答えなど決まっている。
和泉は勢いよく戸をひらく。

──そこには。

戸から差し込む月明かりに照らされて、のたうつ一匹の獣がいた。

大蛇のようであり、
猛禽のようであり、
あるいは、虎や鹿にも似た──
……龍、だった。


「グォ、アァァ……ァァッ……」

しかし、それは神秘的な美しさとはほど遠い。
ぼろぼろになった鱗が剥がれ、生々しい肉を晒した肉体からは体液がこぼれ落ちている。

全身を苦しげにのたくらせている、龍。
牙を剥き出しにした姿は、屈強な男であれ腰を抜かすような有様だ。

けれど──その瞳は。


「……虹治さま」


その瞳には、冬の湖面のような青を冴え冴えと湛えている。

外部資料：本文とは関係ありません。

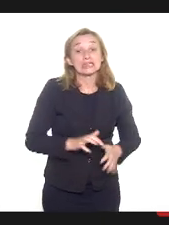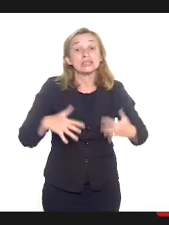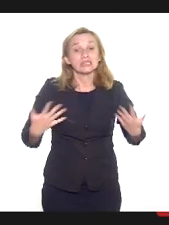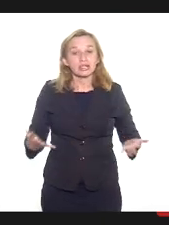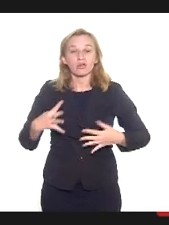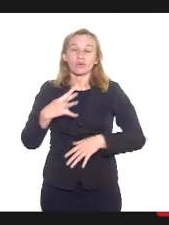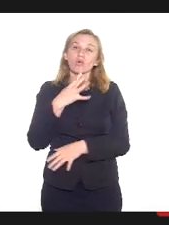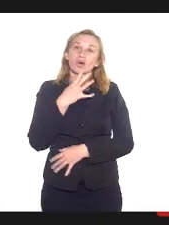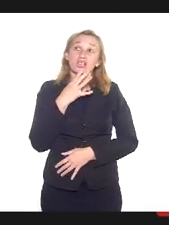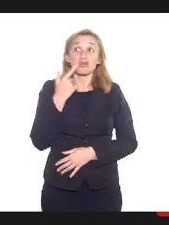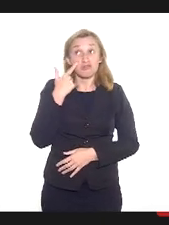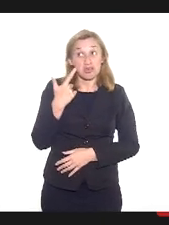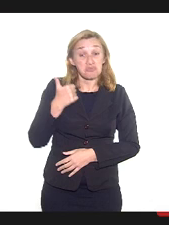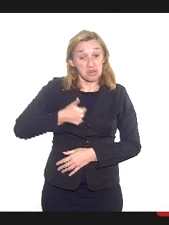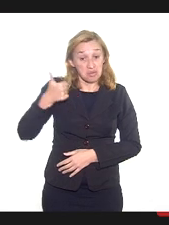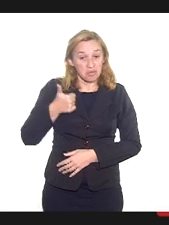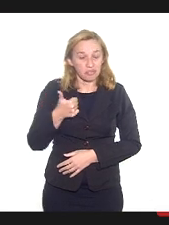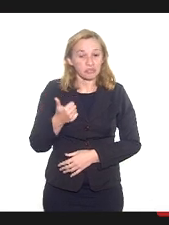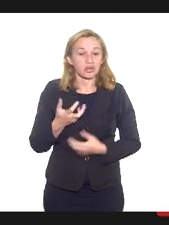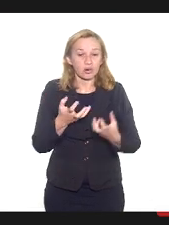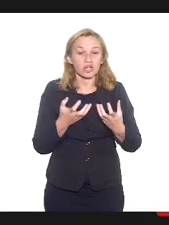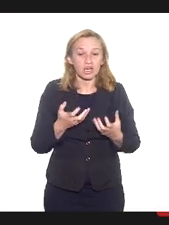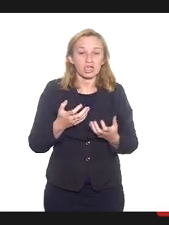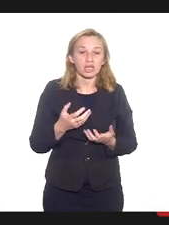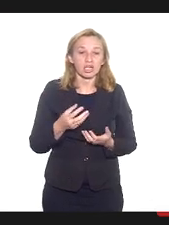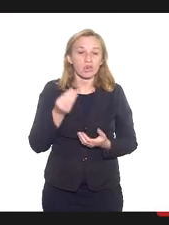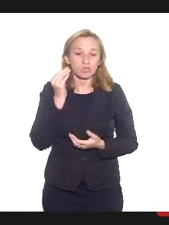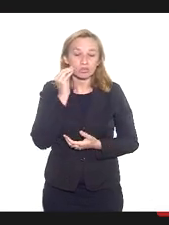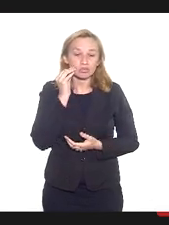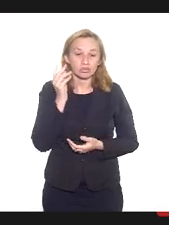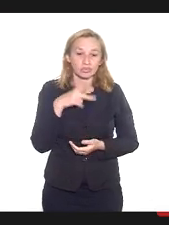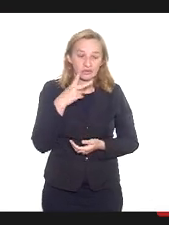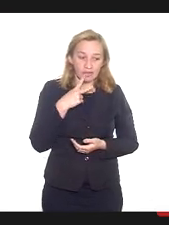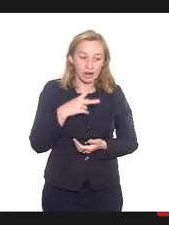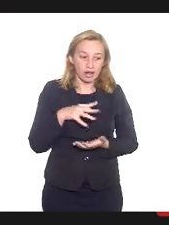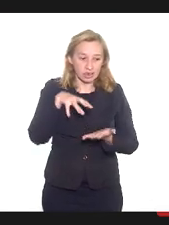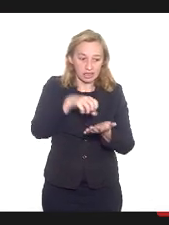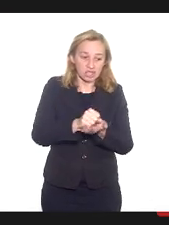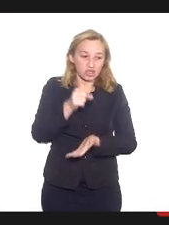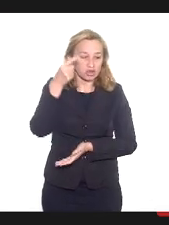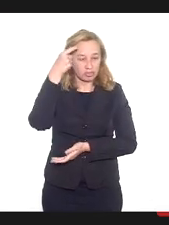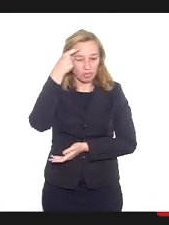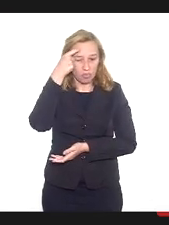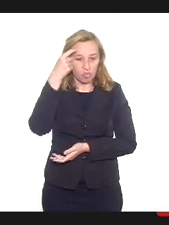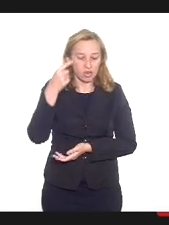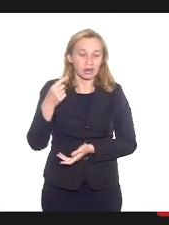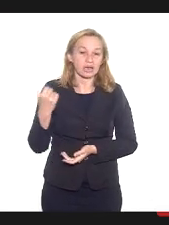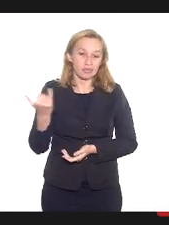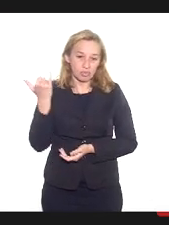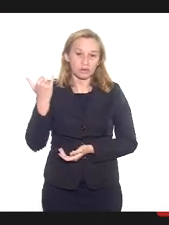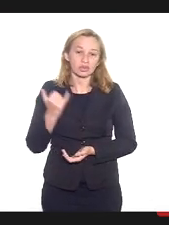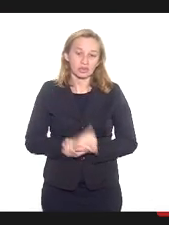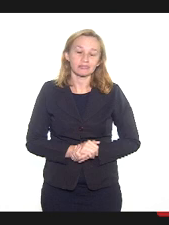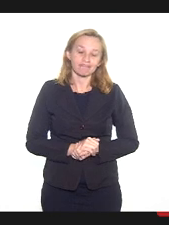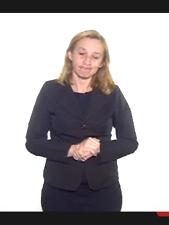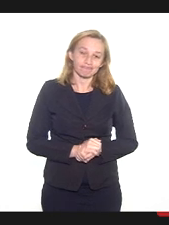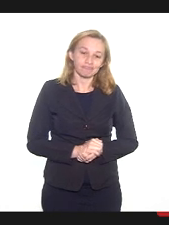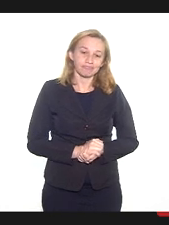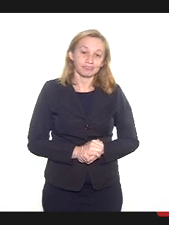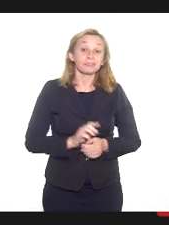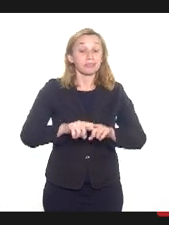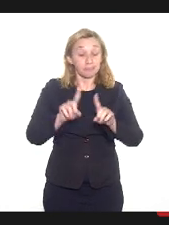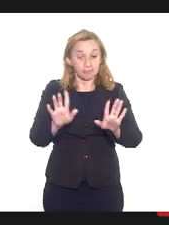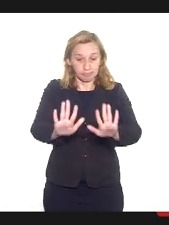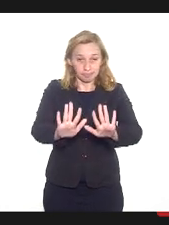reconheci muito nisso e não queria perder a oportunidade de fazer esse registro de memória, que para mim também é muito afetivamente forte.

虹治の瞳の色だ。

のたうち、唸る。
寄るな、触れるな、ここから立ち去れ。
全身でそう訴えているかのような龍に、一歩、また、一歩──和泉は歩み寄る。


「苦しい、のですか、どこかが痛むのですか……」
「ちょ、和泉殿! 危ないです、今の虹治様はご自分を抑えられない」
「……それとも、悲しいのでしょうか」

銀夜の叫ぶ声にも耳を貸さず、和泉は歩みを止めない。
龍──虹治は、その姿を恐れるように、後ずさる。
やがて、ひたりと。

龍の鼻先に、和泉の手が触れた。


「……──ッ!」


その途端に。
震え、のたうち、波打っていた虹治の体から、フッと力が抜けていく。

まるで、幼子が母の胸に抱かれたように、牙を剥いていた龍は穏やかな表情になっていく。


「……い、ずみ、さん」


龍は人の言葉を発する。
とつとつとした、虹治の声だった。


「はい……はい……ここにおりますよ」
「俺が、おそろしく、は……怖くは……ないのか……?」


いいえ、と。
和泉は静かにかぶりをふる。


「──虹治さまのことを怖いと思ったことなど、一度もありません」


その言葉に安心したように、虹治は眠りに落ちた。何度も苦しげに唸り、身を捩ってはいたけれど、かつての激しさはない。


龍のたてがみを摩りながら、やがて和泉も眠りに落ちていく。


一部始終を見ていた狐面の黒紋付き──銀夜は、半ば呆れたように、半ば嬉しそうに呟く。


「これは……さすがは、帝の天啓かねぇ」



今までの花嫁候補の誰もが、満月の夜の虹治に恐れをなして逃げ出した。
だが、天啓により迎えた見窄らしい娘は、逃げるどころか虹治に歩み寄ったのだ。


「……大和國から神秘が失われゆく中、濃すぎる龍の血に苛まれるこの人に、どうぞ安寧がありますように」


そう祈ると、銀夜は夜通しいつまでも。
眠るひとりと一匹を見守っていた。